The apical meristem is responsible for the growth of the plant and its length and height. The location of apical meristem is at the ends of roots, known as root apical meristem, or at the tops of shoots, which are known as shoot apical meristem.

This meristem is responsible for the primary growth of the plant. The vertical growth is promoted by the axillary buds, which are exerted by the presence of an apical bud.

Shoot Apical Meristem Function

The shoot apical meristem is developed to become one of three primary meristems that are the protoderm, ground meristem, and procambium. The shoot apical meristem is mainly composed of undifferentiated cells found above the ground.

The epidermal tissues of the plant are formed by the protoderm while the ground develops into the cortex and pith of the plant. And the xylem and phloem, collectively known as vascular bundles are formed by the procambium.

The leaves of the plant are also included in the shoot that grows from the sides of the apical meristem. A bump or an axillary bud is formed by the beginning growth of the leaf at the node.

The axillary bud remains dormant if the terminal bud is in close proximity to it. However, the increased distance or removal of the terminal bud results in the disappeared or diminished exerting apical dominance.

It allows the growth of leaves at the lateral buds of the apical meristem. The shoot apical meristem converts into the inflorescence meristem when the angiosperm plant becomes ready to bloom and emerge various flower parts such as petals, sepals, stamens, carpels, etc.

Plant Tissue, Tissue, Meristem, Simple Tissue, Complex Tissues,

Root Apical Meristem

It is found below the ground. The root apical meristem is responsible for the growth and development of a plant’s root. The root apical meristems have the ability to yield two types of tissues at the same time and can produce cells in a bilateral direction.

Among these two types of tissues, one typically comprises the main roots of the plant and the other type consists of a root cap, the main roots are responsible for continuous growth and supply proliferative, undifferentiated cells for continued growth while the root cap protects the apical meristem.

As the root cap grows deeper into the soil, the cells of the root cap are continuously being shed and replaced by new cells, which are provided by the main root. This is typical of the taproot.

The lateral growth of the root is conducted by the lateral root meristem, which helps in efficient water supply and nutrient absorption in the plant. It also helps in nutrient storage and stability for aerial growth.

Basal Meristem Function

Basal meristem is also called intercalary meristem. It is located between mature, differentiated tissues. The intercalary meristem is distinctly different from the apical meristem, which is located relatively near an apical meristem.

The vertical growth of the plant is promoted by the apical meristem and the intercalary meristem works independently of the apical meristem. However, it works in the base of the plant, not at the tip of the plant tip. The grasses and other plants can grow continuously after being cut due to the intercalary meristem.

Lateral Meristem Function

The vertical growth of the plant is controlled by the apical meristem, similarly, the lateral meristem is responsible for the lateral growth of the plant. Lateral growth is also known as secondary growth.

The lateral growth is conducted around an already established stem thus it is known as secondary growth. There are two types of lateral meristem in woody plants, named the vascular cambium and the cork cambium.

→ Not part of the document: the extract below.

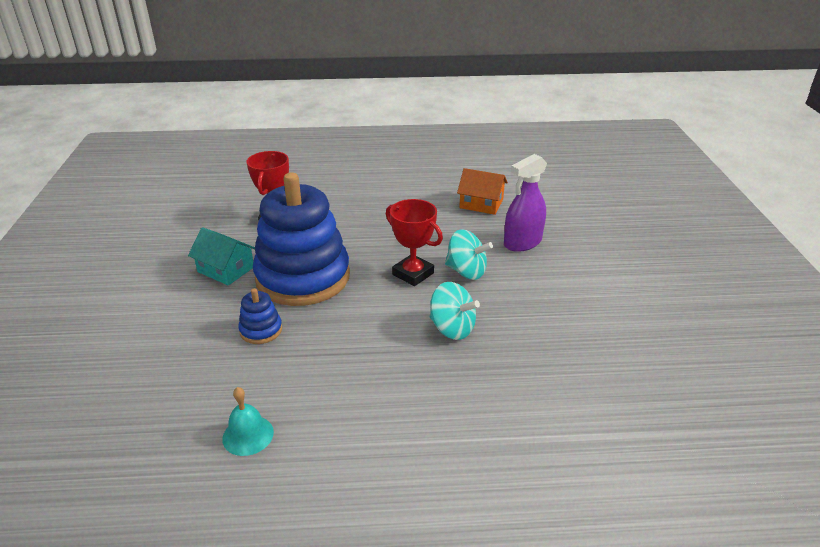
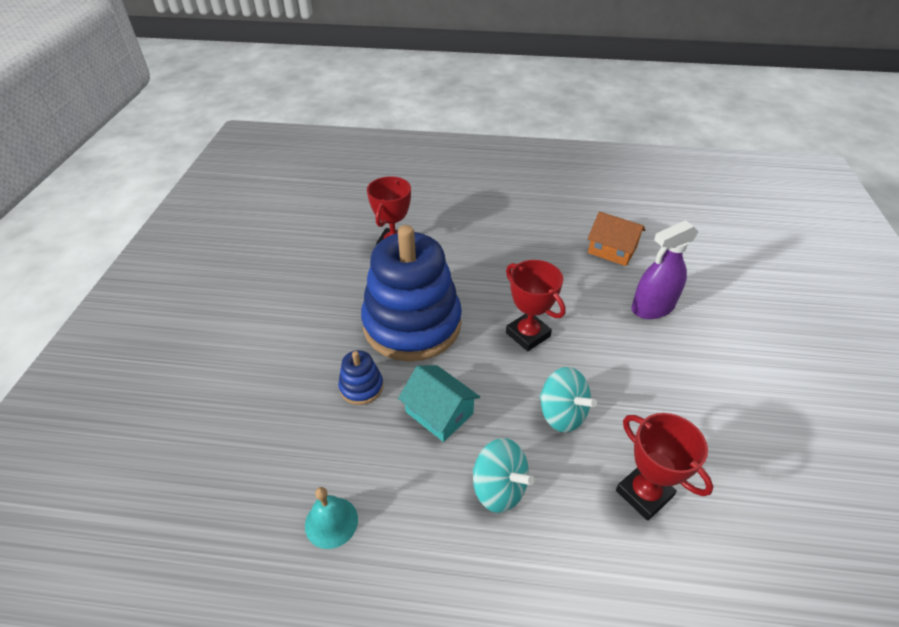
camera: 10 degrees right, 10 degrees up
(226, 269) = (336, 304): turquoise house -> turquoise house (439, 412)
(466, 271) = (586, 339): turquoise spinning top -> turquoise spinning top (499, 488)
(531, 376) = (644, 493): none -> red trophy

The vascular cambium is similar to the procambium of the apical meristem, which is responsible for the development of wood and increased width of the plant. The periderm is developed from the cork cambium, similar to the protoderm.

The primary epidermis growth is produced from the protoderm. And the epidermis is replaced by periderm to produce bark, which acts as a shield and protects the plant from physical damage and water loss by a waxy layer of suberin.